General-purpose large language models like ChatGPT are trained on internet-scale text data, not curated financial datasets, and they operate probabilistically — predicting the next most likely token in a sequence rather than computing deterministic answers. That architecture works well for writing, summarizing, and brainstorming. It fails, sometimes catastrophically, when applied to tax-loss harvesting calculations, cost-basis analysis, or risk-adjusted return metrics like Sharpe ratios.
“In our research, comparing general-purpose AI models against institutional-grade investment analysis, we documented error rates exceeding 85% on investment analytics tasks. Advisors are right to be skeptical — not of AI broadly, but of applying consumer AI tools to domains that require precision and high-quality data,” Wade said.
Wade’s broader observation about the advisor’s role, however, is optimistic. Younger, digitally native investors arrive at meetings having already run their own research through AI tools, podcasts, and social media.

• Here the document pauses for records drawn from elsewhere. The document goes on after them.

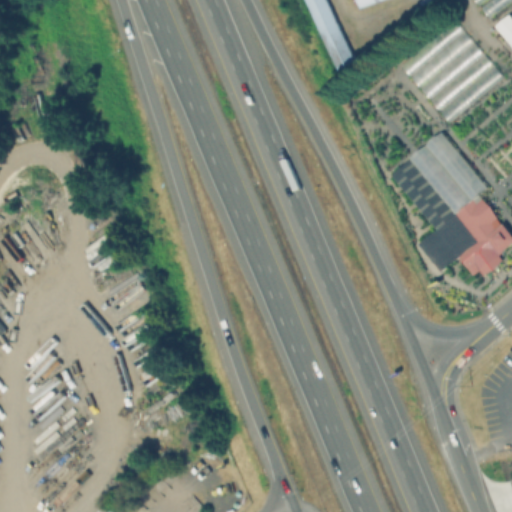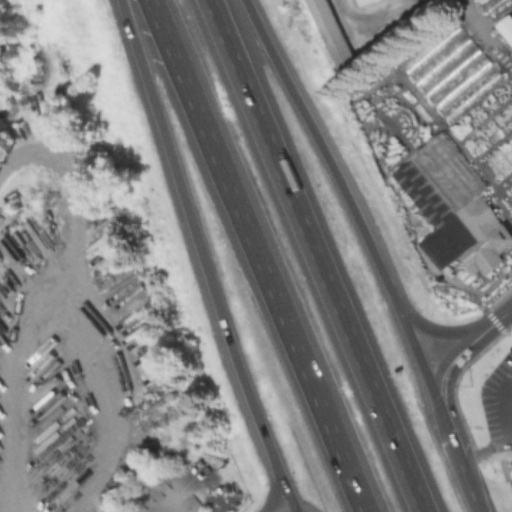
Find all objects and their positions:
building: (364, 1)
building: (364, 2)
building: (491, 5)
road: (372, 20)
building: (506, 26)
building: (507, 27)
building: (328, 30)
building: (326, 33)
building: (452, 72)
building: (508, 145)
road: (344, 198)
building: (453, 208)
building: (455, 227)
road: (247, 256)
road: (308, 256)
road: (197, 258)
road: (86, 312)
road: (439, 332)
road: (465, 348)
road: (13, 389)
parking lot: (498, 403)
road: (510, 403)
road: (458, 457)
road: (496, 502)
building: (101, 510)
building: (103, 510)
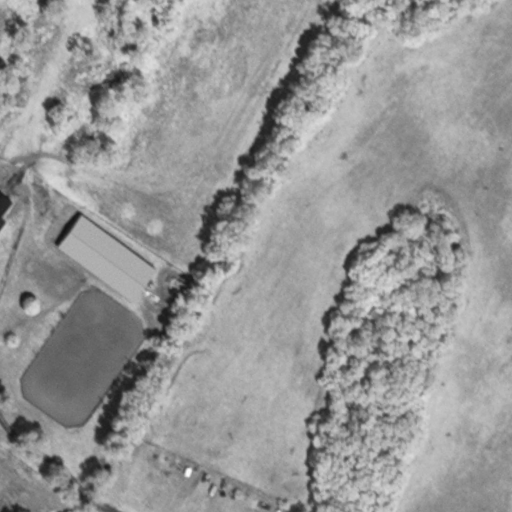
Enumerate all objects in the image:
building: (3, 200)
road: (58, 466)
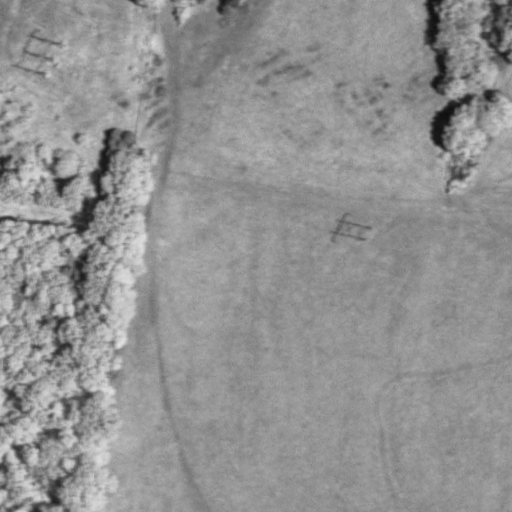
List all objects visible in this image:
power tower: (55, 57)
power tower: (367, 230)
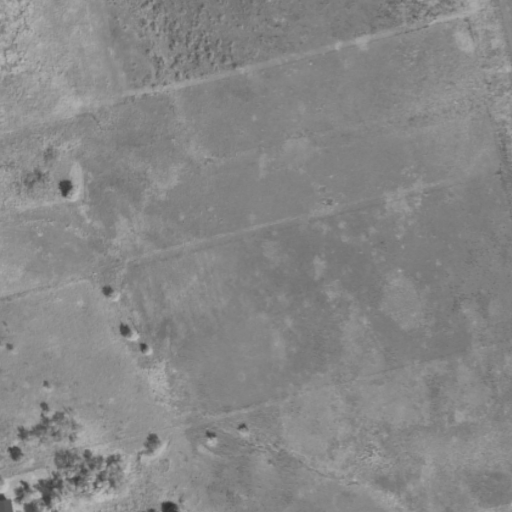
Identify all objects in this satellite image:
building: (3, 506)
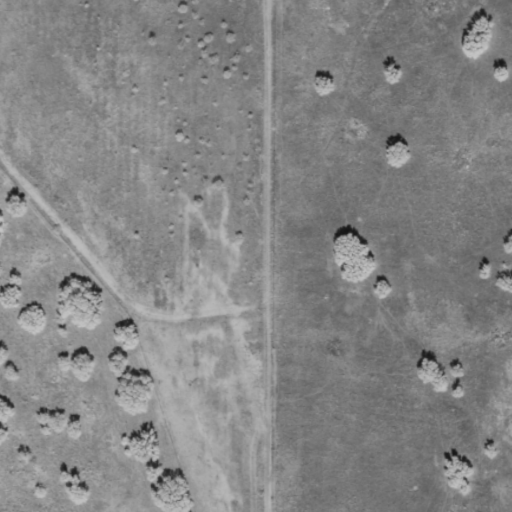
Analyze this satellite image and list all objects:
road: (283, 256)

The question they bring has fundamentally changed — from “what should I do?” to “why is this right for me?” Wade draws a parallel with the shift in medicine, where patients now arrive at appointments having already reviewed their own lab results through AI tools and come ready to question their doctor’s interpretation. The same dynamic, he argues, has arrived in wealth management and represents a net improvement in the depth of client conversation.
AI is collapsing the middle — judgment is what remains
Rick Nott, managing director at Angeles Wealth Management, offers what may be the most structural framing of what AI actually changes in the advice business.
In Nott’s model, the value chain of financial advice runs from raw data at the bottom to decisions and action at the top, with a wide band of intermediate work — gathering, formatting, reconciling, summarizing — that has historically consumed a disproportionate share of advisor time without adding proportionate client value. AI is compressing that middle layer rapidly.
“For decades, service professionals spent an absurd amount of time on everything in between: gathering, formatting, reconciling, summarizing. Work that was necessary, but not always additive to our clients. AI is collapsing that middle. Years from now, I think we’ll look back on this the way we look back on paper and fax machines before email. The part that always mattered is still the part that matters now: the judgment and action at the top,” Nott said.
Nott is direct about the limits of AI in high-stakes financial decisions. The tools are, as he puts it, famously eager to agree with the user — a characteristic that makes them particularly dangerous when a client is at their most emotionally activated. Better math, he argues, has never been the primary bottleneck to better financial outcomes. The real work of financial advising is behavioral: helping clients build the mental models and habits that allow them to act against their instincts at precisely the moments when instinct is most likely to lead them wrong.
“All money decisions are emotional decisions, directly or indirectly,” Nott said. “A smarter-sounding tool doesn’t fix that. Financial success is about building a system of habits and mental models — a family financial operating system — that lets you do what you’re wired not to do: get aggressive when the world looks scary, get conservative when everyone else is greedy, and reconcile your own money beliefs against your family mission.”
Taken together, the three perspectives point toward a consistent conclusion: AI is not displacing financial advisors, but it is forcing a rapid and permanent upgrade in what the advisor role requires. The clients who are most enthusiastic about AI — younger, digitally native, already arriving with pre-formed conclusions — are also the ones who most acutely expose what AI cannot do. The advisors best positioned to serve them are those who can move fluently between technological fluency and the irreducibly human work of judgment, relationship, and behavioral coaching.